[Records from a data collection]
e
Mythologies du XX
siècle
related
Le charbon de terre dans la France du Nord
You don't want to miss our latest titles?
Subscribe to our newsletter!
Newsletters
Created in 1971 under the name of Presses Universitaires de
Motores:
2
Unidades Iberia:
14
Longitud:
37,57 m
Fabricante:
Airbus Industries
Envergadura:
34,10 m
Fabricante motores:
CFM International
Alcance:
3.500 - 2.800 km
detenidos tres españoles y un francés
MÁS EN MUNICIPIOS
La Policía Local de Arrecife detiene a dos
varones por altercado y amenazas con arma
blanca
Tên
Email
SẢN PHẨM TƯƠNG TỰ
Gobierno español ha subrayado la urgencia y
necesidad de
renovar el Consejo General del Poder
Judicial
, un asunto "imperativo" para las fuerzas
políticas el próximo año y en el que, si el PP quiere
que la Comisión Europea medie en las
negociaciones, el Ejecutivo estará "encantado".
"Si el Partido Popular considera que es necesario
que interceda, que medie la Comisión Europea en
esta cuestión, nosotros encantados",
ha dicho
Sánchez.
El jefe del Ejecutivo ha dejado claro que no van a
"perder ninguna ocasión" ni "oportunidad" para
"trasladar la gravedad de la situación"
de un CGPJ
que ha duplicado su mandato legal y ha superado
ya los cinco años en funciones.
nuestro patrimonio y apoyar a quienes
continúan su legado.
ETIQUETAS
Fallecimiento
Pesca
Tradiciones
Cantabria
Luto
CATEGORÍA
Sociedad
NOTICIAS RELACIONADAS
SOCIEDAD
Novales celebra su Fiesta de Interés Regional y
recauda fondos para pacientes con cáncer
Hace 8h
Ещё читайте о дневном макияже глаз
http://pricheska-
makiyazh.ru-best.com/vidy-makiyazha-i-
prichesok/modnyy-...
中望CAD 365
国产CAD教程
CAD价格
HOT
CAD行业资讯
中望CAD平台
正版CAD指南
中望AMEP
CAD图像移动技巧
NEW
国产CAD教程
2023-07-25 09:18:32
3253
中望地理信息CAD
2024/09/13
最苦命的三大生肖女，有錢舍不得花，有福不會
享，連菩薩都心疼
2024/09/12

◆ **Assignment**: List, from the entries above, every line in which the word "Comisión" shows up.

◆ **Reply**:
que la Comisión Europea medie en las
que interceda, que medie la Comisión Europea en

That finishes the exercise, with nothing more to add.